Hay algunos que medimos el tiempo de manera diferente: el fin de año no es en diciembre, sino en junio; y el año nuevo es en septiembre. Pues bien, en estos días algunos ya andamos con el confetti. Es junio y se acaba el curso. Llega el momento de correr hacia la playa, la montaña, la piscina…o al propio sofá, del que no hemos sacada todo el partido. Y, mientras ultimamos cositas, nos preguntamos: ¿qué ha funcionado y qué no? ¿A qué debemos darle una vuelta? ¿Qué podríamos impulsar el próximo año? ¿A quién dejé atrás?

Los finales de etapa son complicados de cerrar. No podemos dar carpetazo sin más, presos del cansancio o del hartazgo. Aunque cueste, es conveniente revisar, evaluar y, luego, recalcular ruta. Esto tiene mucho que ver con cerrar una puerta. Sí, ya sé que no he descubierto nada nuevo con este símil, pero me ayuda mucho tenerlo presente cuando “huelo” que toca pasar a otra cosa.

A ver, si la puerta queda entreabierta, se corre el riesgo de volver a entrar y quedarnos en el “venga, me voy, pero espera a ver si me dejo algo”. Y si hemos salido pero no cerramos bien, puede haber corriente de un viento que ya no nos pertenece.

Ahora bien, no nos olvidemos de que, antes de salir por la puerta, debemos tener claro cuál es la puerta de salida; que no nos dejamos las llaves dentro (nunca se sabe si podrán abrir otras puertas…); y, sobre todo, que estamos seguros de que ese sitio del que salimos ya no es nuestro lugar.
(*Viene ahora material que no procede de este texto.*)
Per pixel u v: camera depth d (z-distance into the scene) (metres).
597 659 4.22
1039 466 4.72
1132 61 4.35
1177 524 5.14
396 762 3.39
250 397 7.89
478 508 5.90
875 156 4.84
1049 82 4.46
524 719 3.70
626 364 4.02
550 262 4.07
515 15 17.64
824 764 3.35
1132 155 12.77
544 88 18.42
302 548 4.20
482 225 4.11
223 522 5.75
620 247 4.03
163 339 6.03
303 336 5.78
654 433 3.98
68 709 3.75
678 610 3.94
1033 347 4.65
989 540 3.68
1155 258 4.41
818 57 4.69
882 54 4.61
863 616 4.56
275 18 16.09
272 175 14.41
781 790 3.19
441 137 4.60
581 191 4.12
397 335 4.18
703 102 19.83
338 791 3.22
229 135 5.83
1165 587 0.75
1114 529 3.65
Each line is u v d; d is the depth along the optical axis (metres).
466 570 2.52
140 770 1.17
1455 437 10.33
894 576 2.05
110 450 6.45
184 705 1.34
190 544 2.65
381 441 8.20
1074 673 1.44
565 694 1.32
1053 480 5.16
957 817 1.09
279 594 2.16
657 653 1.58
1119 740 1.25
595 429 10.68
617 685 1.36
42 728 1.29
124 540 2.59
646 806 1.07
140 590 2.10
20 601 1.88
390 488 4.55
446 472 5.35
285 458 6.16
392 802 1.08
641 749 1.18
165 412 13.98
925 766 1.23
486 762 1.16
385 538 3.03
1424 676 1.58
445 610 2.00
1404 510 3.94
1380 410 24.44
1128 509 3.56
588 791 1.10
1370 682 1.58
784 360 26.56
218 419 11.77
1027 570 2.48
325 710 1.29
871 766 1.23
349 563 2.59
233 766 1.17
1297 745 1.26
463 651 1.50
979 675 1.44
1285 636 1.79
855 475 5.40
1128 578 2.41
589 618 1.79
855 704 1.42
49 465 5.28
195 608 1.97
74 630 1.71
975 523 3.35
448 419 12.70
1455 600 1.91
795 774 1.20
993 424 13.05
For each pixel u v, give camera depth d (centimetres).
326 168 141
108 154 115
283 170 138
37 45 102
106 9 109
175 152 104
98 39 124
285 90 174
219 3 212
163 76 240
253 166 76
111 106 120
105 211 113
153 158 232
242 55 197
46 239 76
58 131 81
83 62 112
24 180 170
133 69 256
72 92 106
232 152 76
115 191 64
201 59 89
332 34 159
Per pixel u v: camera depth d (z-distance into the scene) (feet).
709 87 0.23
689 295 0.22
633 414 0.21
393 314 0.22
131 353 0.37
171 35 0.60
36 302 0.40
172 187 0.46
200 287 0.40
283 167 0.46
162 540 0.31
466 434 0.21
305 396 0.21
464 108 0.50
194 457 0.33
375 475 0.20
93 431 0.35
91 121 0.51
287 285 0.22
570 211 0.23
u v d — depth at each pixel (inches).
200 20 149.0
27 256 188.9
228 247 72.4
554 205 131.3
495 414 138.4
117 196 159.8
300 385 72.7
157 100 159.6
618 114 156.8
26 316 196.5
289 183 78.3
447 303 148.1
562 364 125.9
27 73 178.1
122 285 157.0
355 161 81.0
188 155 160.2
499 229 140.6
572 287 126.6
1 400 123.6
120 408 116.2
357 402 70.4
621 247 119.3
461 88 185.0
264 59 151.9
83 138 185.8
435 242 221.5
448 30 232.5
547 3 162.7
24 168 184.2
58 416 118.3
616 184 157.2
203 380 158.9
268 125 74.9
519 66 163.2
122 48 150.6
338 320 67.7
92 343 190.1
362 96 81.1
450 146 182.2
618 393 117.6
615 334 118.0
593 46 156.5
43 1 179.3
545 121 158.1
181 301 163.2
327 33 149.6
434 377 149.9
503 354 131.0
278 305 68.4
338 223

En este instante traigo a mi mente las veces que “he cogido la puerta y me he ido” dando un portazo. Los ecos de aquellas puertas cerrándose a lo bestia retumban todavía en mi cabeza, preguntándome si no hubiera sido mejor hacer como decía una monja que conocí: «no cerramos de golpe, sino que acompañamos a la puerta hasta el final». Muy cierto. Incluso en los finales más duros no se deben perder las formas, ni la serenidad, ni esa templanza para decirnos «apaga la luz que nos vamos».